The possible applications are search engines in large satellite image archives, picture archiving and communication systems (PACS) for use in medical science, or multimedia systems.

Dr. Klaus SeidelKlaus Seidel
Swiss Federal Institute of Technology, ETH, Zurich, Switzerland
Klaus Seidel received his B.S. degree in experimental physics in 1965 and the Ph.D. degree in 1971, both from the Swiss Federal Institute of Technology (ETHZ). He was with the Computer Vision Lab at ETHZ and head of the remote sensing group until 2002.

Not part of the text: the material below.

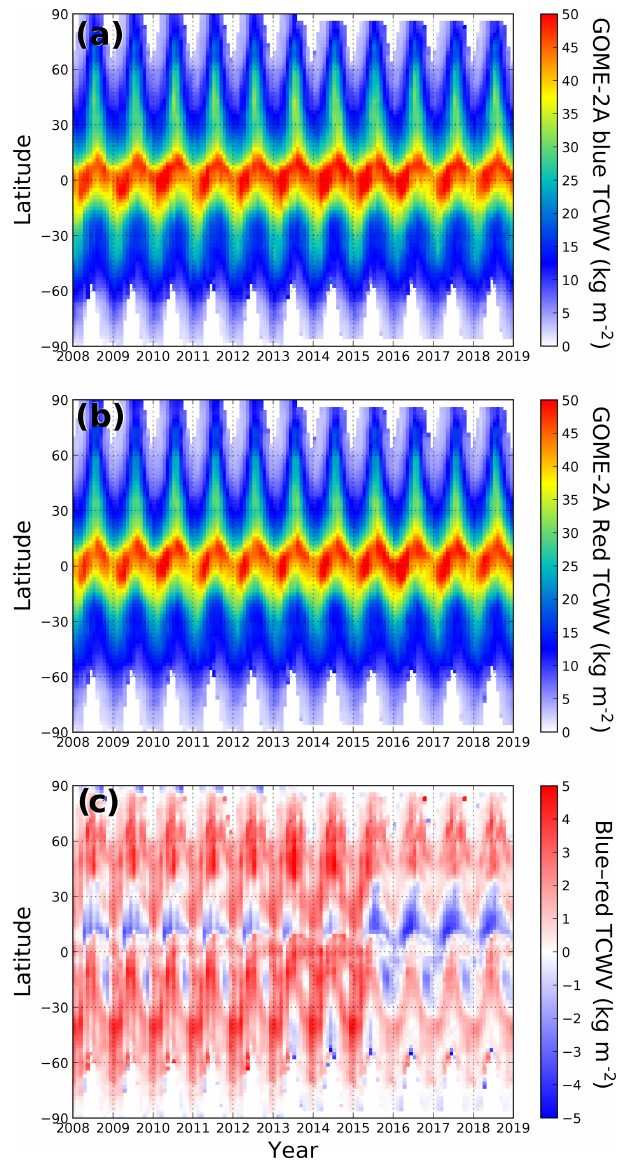
Figure 9. Monthly zonal average of TCWV from GOME-2A obser- vations in the (a) blue and (b) red spectral bands. The differences between the two data sets are shown in (c) . Data over 11 years, from 2008 to 2018, are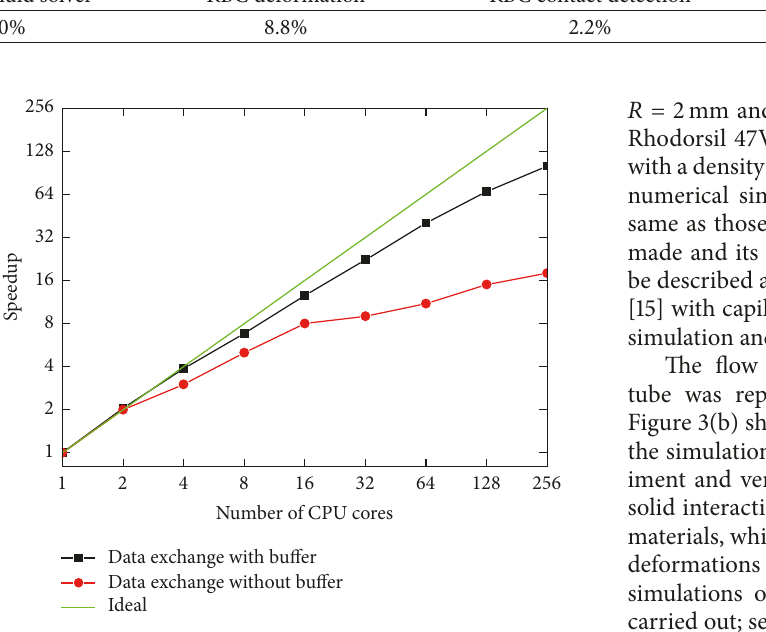
Figure 2: Speedup of the parallelized code with number of CPU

Since 1987 he was a Swiss Delegate and Expert in various Working Groups of the European Space Agency (ESA ) and at the same time functioning as the National Point of Contact for Switzerland. He is currently consultant for ESA projects specialized in image information mining related to remote sensing archives. He was also teaching courses in digital processing of satellite images and has published several papers concerning snow cover monitoring, geometric correction and multispectral analysis of satellite images, and on remote sensing image archival. Most recently he published a book together with J. Martinec on "Remote Sensing in Snow Hydrology".

He was involved in the Knowledge-driven Image Information Mining (KIM) project and is currently contributing to Knowledge Enabled Services (KES), KIM Validation (KIMV) and Knowledge Centered EO (KEO) projects for ESA. Dr. Seidel is member of the European Image Information Mining Coordination Group (IIMCG) and the Data Archiving and Distribution Technical Committee of IEEE Geoscience and Remote Sensing Society.

Professor Mihai Datcu, IEEE Senior MemberMihai Datcu
German Aerospace Center, DLR, Oberpfaffenhofen, Germany
Mihai Datcu received the M.S. and Ph.D. degrees in Electronics and Telecommunications from the University "Politechnica" of Bucharest UPB, Romania, in 1978 and 1986. In 1999 he received the title "Habilitation à diriger des recherches" from Université Louis Pasteur, Strasbourg, France. He holds a professorship in electronics and telecommunications with UPB since 1981. Since 1993 he is scientist with the German Aerospace Center (DLR), Oberpfaffenhofen. He is developing algorithms for model based information retrieval from high complexity signals and methods for scene understanding from synthetic aperture radar (SAR) and interferometric SAR data. He is engaged in research related to information theoretical aspects and semantic representations in advanced communication systems.

Currently he is Senior Scientist and Image Analysis research group leader with the Remote Sensing Technology Institute (IMF) of DLR, Oberpfaffenhofen, coordinator of the CNES-DLR-ENST Competence Centre on Information Extraction and Image Understanding for Earth Observation, and professor at ENST Paris. His interests are in Bayesian inference, information and complexity theory, stochastic processes, model-based scene understanding, image information mining, for applications in information retrieval and understanding of high resolution SAR and optical observations.

He has held visiting professor appointments from 1991 to 1992 with the Department of Mathematics of the University of Oviedo, Spain, from 2000 to 2002 with the Université Louis Pasteur, and the International Space University, both in Strasbourg, France. In 1994 was guest scientist with the Swiss Center for Scientific Computing (CSCS), Manno, Switzerland and in 2003 he was visiting professor with the University of Siegen, Germany. From 1992 to 2002 he had a longer invited professor assignment with the Swiss Federal Institute of Technology ETH Zürich. He is involved in advanced research programs for information extraction, data mining and knowledge discovery and data understanding with the European Space Agency (ESA), Centre National d'Etudes Spatiales (CNES), NASA, and in a variety of European projects. He is member of the European Image Information Mining Coordination Group (IIMCG).